Monitoring Amazon SageMaker Endpoint With Datadog

Yuming Qiao
Tech @shift.com
Published in
4 min readJul 25, 2021

--

SageMaker Endpoint Traces in Datadog

Amazon SageMaker and DataDog

Amazon SageMaker is a powerful tool for Data Scientists and Software Engineers to prepare, build, train, and deploy high-quality machine learning models. SageMaker Endpoint is an AWS fully managed service that provides an API to do real-time inference.

Just as any normal service, it’s crucial for data scientists and engineers to understand the endpoint's performance so that they can take action to improve the latency.

Datadog agent is a profiler that gives deep insights into the performance of a running application. In this post, I will introduce how to set up Datadog to monitor the performance of SageMaker Endpoints.

Background

We manage the docker image of our SageMaker Endpoints. It is written in python with Flask framework. We deployed the endpoints into AWS private subnet with a NAT Gateway. We set up the network this way to ensure the ML endpoints only serve internal requests, while are also able to communicate to the outside world when necessary (such as allow the Datadog agent to send traces to the Datadog server).

Steps

  1. Install the Datadog python library, ddtrace.
pip install ddtrace==0.38.4

Note that due to a version constraint by another package, 0.38.4 is the latest version we can use. You should use the latest version if possible.

2. Wrap functions with traces.

Since ddtrace automatically integrates with the Flask framework, you can get many traces out of the box, including the total time of a route like /invocations. You can also wrap the code in interest with trace to get the granularity insight.

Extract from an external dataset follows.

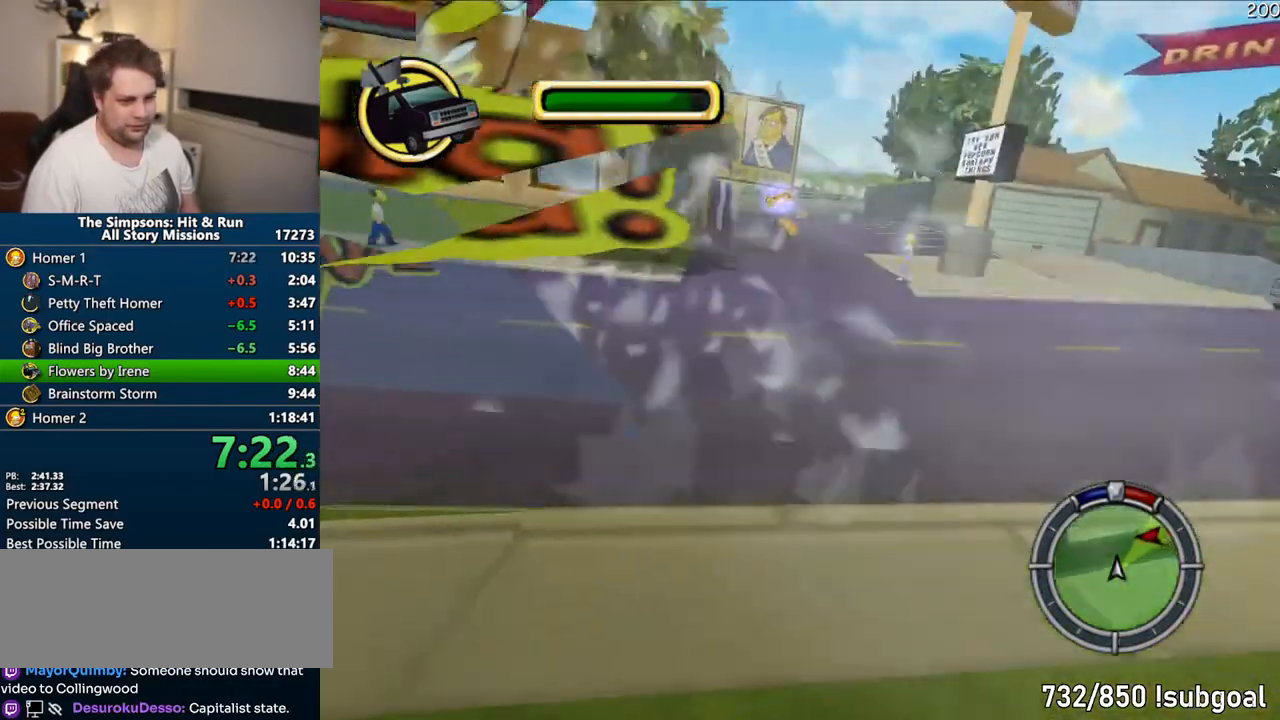
{"buttons": [], "right_stick": "center", "events": [[283, "CIRCLE", "up"]]}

# this will mesure the time it takes to get a key from redis.
@tracer.wrap(name='get_key_from_redis')
def get_key_from_redis(key):
...

3. Specify the host and port of the Datadog agent

You need to set two environment variables:

DD_AGENT_HOST="datadog.demo.shift.com"
DD_TRACE_AGENT_PORT=8126

I will discuss the detail of the Datadog hostname in the last section. For now, let’s assume the Datadog agent is running and have the hostname datadog.demo.shift.com .

4. Prefix the command to run your server with ddtrace-run.

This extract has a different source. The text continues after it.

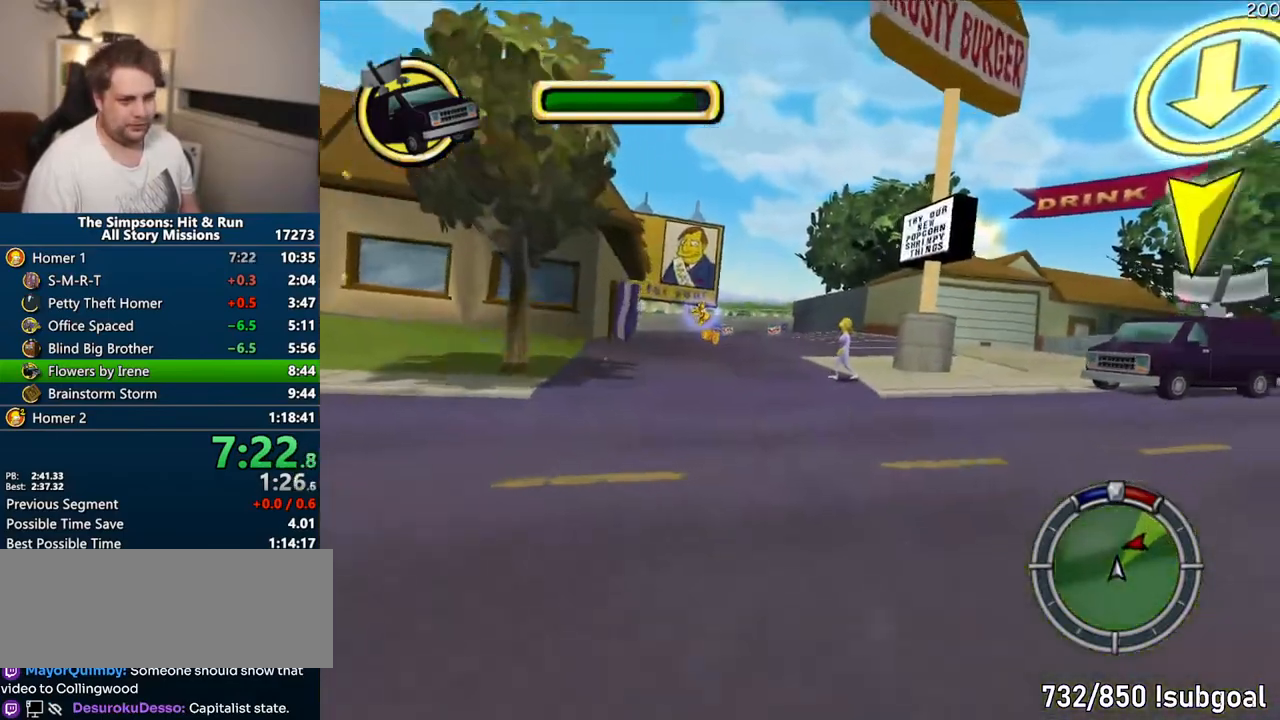
{"buttons": [], "right_stick": "center", "events": [[233, "CROSS", "down"], [417, "CROSS", "up"]]}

In prod, we also use Gunicorn on top of Flask. Our original command to run the server is:

gunicorn -b 0.0.0.0:8080 -w 1 sagemaker_endpoints.server:app

Now run it with ddtrace is just adding the prefixddtrace-run:

ddtrace-run gunicorn -b 0.0.0.0:8080 -w 1 sagemaker_endpoints.server:app

5. Redeploy the SageMaker endpoint and see traces appear in Datadog!

The SageMaker endpoint takes 10.2 ms to serve this inference request, and 90% of the time spend on getting a value from Redis. The endpoint in this demo is very fast because of the model it uses. For endpoint with a more complex model, the traces can help identify the performance bottleneck.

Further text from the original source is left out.